#### [Challenge]
Omit the pictures from the entries below and retype everything else exactly.

#### [Data section]
════════════════
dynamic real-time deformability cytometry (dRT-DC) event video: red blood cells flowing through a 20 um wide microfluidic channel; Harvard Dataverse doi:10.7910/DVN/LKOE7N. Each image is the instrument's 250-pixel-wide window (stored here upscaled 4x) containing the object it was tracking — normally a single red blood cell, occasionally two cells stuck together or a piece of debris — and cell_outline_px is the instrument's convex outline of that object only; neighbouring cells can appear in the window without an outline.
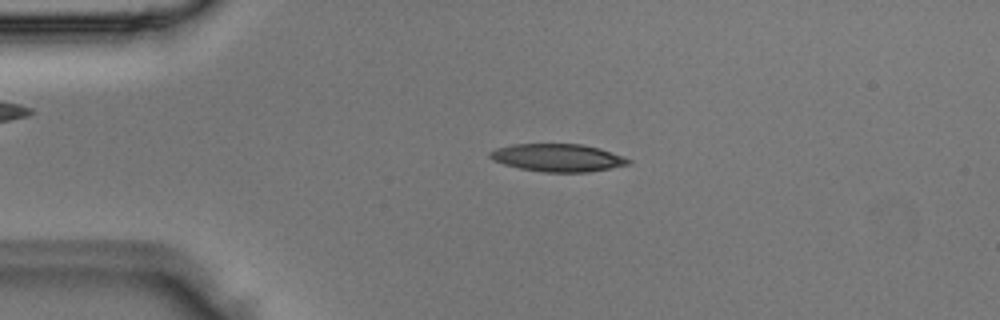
{"species": "Egyptian fruit bat (a non-hibernating species)", "species_latin": "Rousettus aegyptiacus", "temperature_condition": "room temperature", "stored_images_in_passage": 4, "camera_frame_rate_fps": 3000, "um_per_image_px": 0.085, "animal": {"sex": "male"}, "frame": {"image": 1, "passage_image": 3, "time_ms": 0.667, "image_size_px": [1000, 320], "cell_outline_px": [[632, 160], [628, 164], [612, 168], [588, 172], [544, 172], [520, 168], [504, 164], [492, 160], [488, 156], [488, 152], [496, 148], [512, 144], [580, 144], [600, 148], [624, 156]], "centroid_in_image_um": [47.4, 13.4], "position_along_channel_um": 37.6, "area_um2": 22.43}}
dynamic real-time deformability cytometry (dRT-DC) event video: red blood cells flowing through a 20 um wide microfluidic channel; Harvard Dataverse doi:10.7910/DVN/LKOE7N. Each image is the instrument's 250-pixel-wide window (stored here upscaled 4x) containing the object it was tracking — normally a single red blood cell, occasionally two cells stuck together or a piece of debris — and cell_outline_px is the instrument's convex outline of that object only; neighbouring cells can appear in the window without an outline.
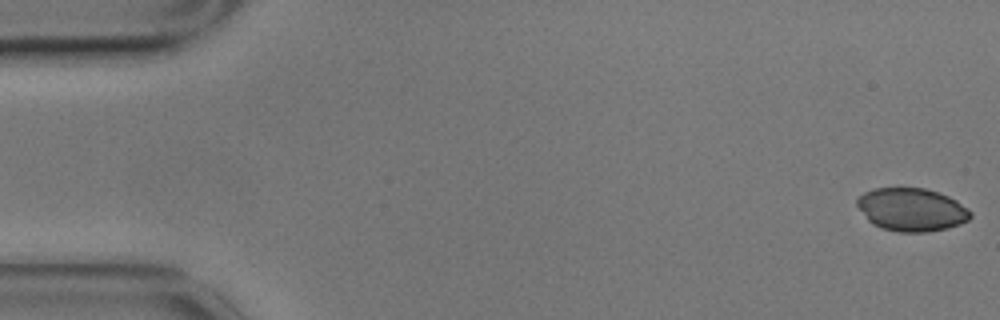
{"species": "common noctule bat (a hibernating species)", "species_latin": "Nyctalus noctula", "temperature_condition": "cold", "stored_images_in_passage": 57, "camera_frame_rate_fps": 3000, "um_per_image_px": 0.085, "animal": {"sex": "male", "body_mass_g": 17.9}, "frame": {"image": 1, "passage_image": 1, "time_ms": 0.0, "image_size_px": [1000, 320], "cell_outline_px": [[972, 216], [968, 220], [960, 224], [948, 228], [928, 232], [896, 232], [880, 228], [872, 224], [868, 220], [856, 204], [856, 200], [864, 192], [872, 188], [924, 188], [948, 196], [956, 200], [968, 208], [972, 212]], "centroid_in_image_um": [77.49, 17.83], "position_along_channel_um": 7.5, "area_um2": 28.61}}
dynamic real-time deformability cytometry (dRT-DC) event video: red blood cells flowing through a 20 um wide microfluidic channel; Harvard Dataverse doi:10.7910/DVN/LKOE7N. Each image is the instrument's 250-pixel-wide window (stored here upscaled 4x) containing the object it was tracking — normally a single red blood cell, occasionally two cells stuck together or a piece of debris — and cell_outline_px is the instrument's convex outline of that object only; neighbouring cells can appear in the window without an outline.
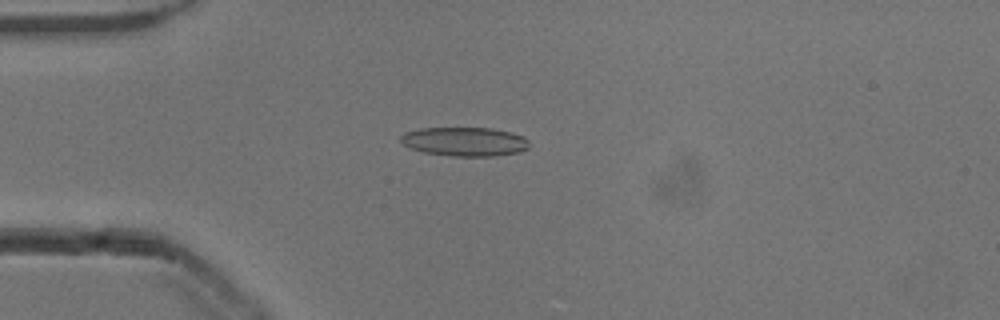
{"species": "common noctule bat (a hibernating species)", "species_latin": "Nyctalus noctula", "temperature_condition": "cold", "stored_images_in_passage": 53, "camera_frame_rate_fps": 3000, "um_per_image_px": 0.085, "animal": {"sex": "male", "body_mass_g": 13.3}, "frame": {"image": 1, "passage_image": 14, "time_ms": 4.333, "image_size_px": [1000, 320], "cell_outline_px": [[528, 148], [516, 152], [496, 156], [452, 156], [424, 152], [412, 148], [404, 144], [400, 140], [400, 136], [404, 132], [420, 128], [492, 128], [512, 132], [524, 136], [528, 140]], "centroid_in_image_um": [39.5, 12.03], "position_along_channel_um": 45.5, "area_um2": 21.68}}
════════════════
#### [Problem solution]
dynamic real-time deformability cytometry (dRT-DC) event video: red blood cells flowing through a 20 um wide microfluidic channel; Harvard Dataverse doi:10.7910/DVN/LKOE7N. Each image is the instrument's 250-pixel-wide window (stored here upscaled 4x) containing the object it was tracking — normally a single red blood cell, occasionally two cells stuck together or a piece of debris — and cell_outline_px is the instrument's convex outline of that object only; neighbouring cells can appear in the window without an outline.
{"species": "Egyptian fruit bat (a non-hibernating species)", "species_latin": "Rousettus aegyptiacus", "temperature_condition": "room temperature", "stored_images_in_passage": 4, "camera_frame_rate_fps": 3000, "um_per_image_px": 0.085, "animal": {"sex": "male"}, "frame": {"image": 1, "passage_image": 3, "time_ms": 0.667, "image_size_px": [1000, 320], "cell_outline_px": [[632, 160], [628, 164], [612, 168], [588, 172], [544, 172], [520, 168], [504, 164], [492, 160], [488, 156], [488, 152], [496, 148], [512, 144], [580, 144], [600, 148], [624, 156]], "centroid_in_image_um": [47.4, 13.4], "position_along_channel_um": 37.6, "area_um2": 22.43}}
dynamic real-time deformability cytometry (dRT-DC) event video: red blood cells flowing through a 20 um wide microfluidic channel; Harvard Dataverse doi:10.7910/DVN/LKOE7N. Each image is the instrument's 250-pixel-wide window (stored here upscaled 4x) containing the object it was tracking — normally a single red blood cell, occasionally two cells stuck together or a piece of debris — and cell_outline_px is the instrument's convex outline of that object only; neighbouring cells can appear in the window without an outline.
{"species": "common noctule bat (a hibernating species)", "species_latin": "Nyctalus noctula", "temperature_condition": "cold", "stored_images_in_passage": 57, "camera_frame_rate_fps": 3000, "um_per_image_px": 0.085, "animal": {"sex": "male", "body_mass_g": 17.9}, "frame": {"image": 1, "passage_image": 1, "time_ms": 0.0, "image_size_px": [1000, 320], "cell_outline_px": [[972, 216], [968, 220], [960, 224], [948, 228], [928, 232], [896, 232], [880, 228], [872, 224], [868, 220], [856, 204], [856, 200], [864, 192], [872, 188], [924, 188], [948, 196], [956, 200], [968, 208], [972, 212]], "centroid_in_image_um": [77.49, 17.83], "position_along_channel_um": 7.5, "area_um2": 28.61}}
dynamic real-time deformability cytometry (dRT-DC) event video: red blood cells flowing through a 20 um wide microfluidic channel; Harvard Dataverse doi:10.7910/DVN/LKOE7N. Each image is the instrument's 250-pixel-wide window (stored here upscaled 4x) containing the object it was tracking — normally a single red blood cell, occasionally two cells stuck together or a piece of debris — and cell_outline_px is the instrument's convex outline of that object only; neighbouring cells can appear in the window without an outline.
{"species": "common noctule bat (a hibernating species)", "species_latin": "Nyctalus noctula", "temperature_condition": "cold", "stored_images_in_passage": 53, "camera_frame_rate_fps": 3000, "um_per_image_px": 0.085, "animal": {"sex": "male", "body_mass_g": 13.3}, "frame": {"image": 1, "passage_image": 14, "time_ms": 4.333, "image_size_px": [1000, 320], "cell_outline_px": [[528, 148], [516, 152], [496, 156], [452, 156], [424, 152], [412, 148], [404, 144], [400, 140], [400, 136], [404, 132], [420, 128], [492, 128], [512, 132], [524, 136], [528, 140]], "centroid_in_image_um": [39.5, 12.03], "position_along_channel_um": 45.5, "area_um2": 21.68}}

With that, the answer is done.